YOUR INSTRUCTIONS
From the line with "Copy Module End" to the last line of the material, both inclusive, transcribe every line exactly and nothing else.
=-=-=
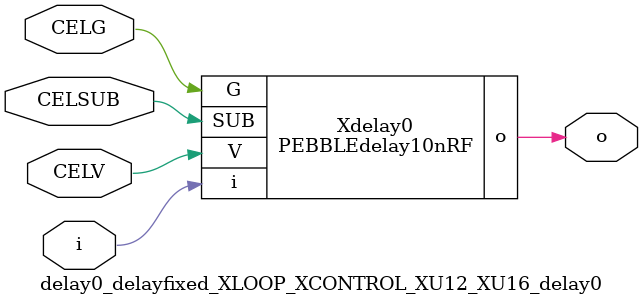
<source format=v>



module PEBBLEdelay10nRF ( o, V, G, i, SUB );

  input V;
  input i;
  input G;
  output o;
  input SUB;
endmodule

//Celera Confidential Do Not Copy delay0_delayfixed_XLOOP_XCONTROL_XU12_XU16_delay0
//TYPE: fixed 10ns
module delay0_delayfixed_XLOOP_XCONTROL_XU12_XU16_delay0 (i, CELV, o,
CELG,CELSUB);
input CELV;
input i;
output o;
input CELSUB;
input CELG;

//Celera Confidential Do Not Copy delayfast0
PEBBLEdelay10nRF Xdelay0(
.V (CELV),
.i (i),
.o (o),
.G (CELG),
.SUB (CELSUB)
);
//,diesize,PEBBLEdelay10nRF

//Celera Confidential Do Not Copy Module End
//Celera Schematic Generator
endmodule

</source>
=-=-=
YOUR RESPONSE
//Celera Confidential Do Not Copy Module End
//Celera Schematic Generator
endmodule

</source>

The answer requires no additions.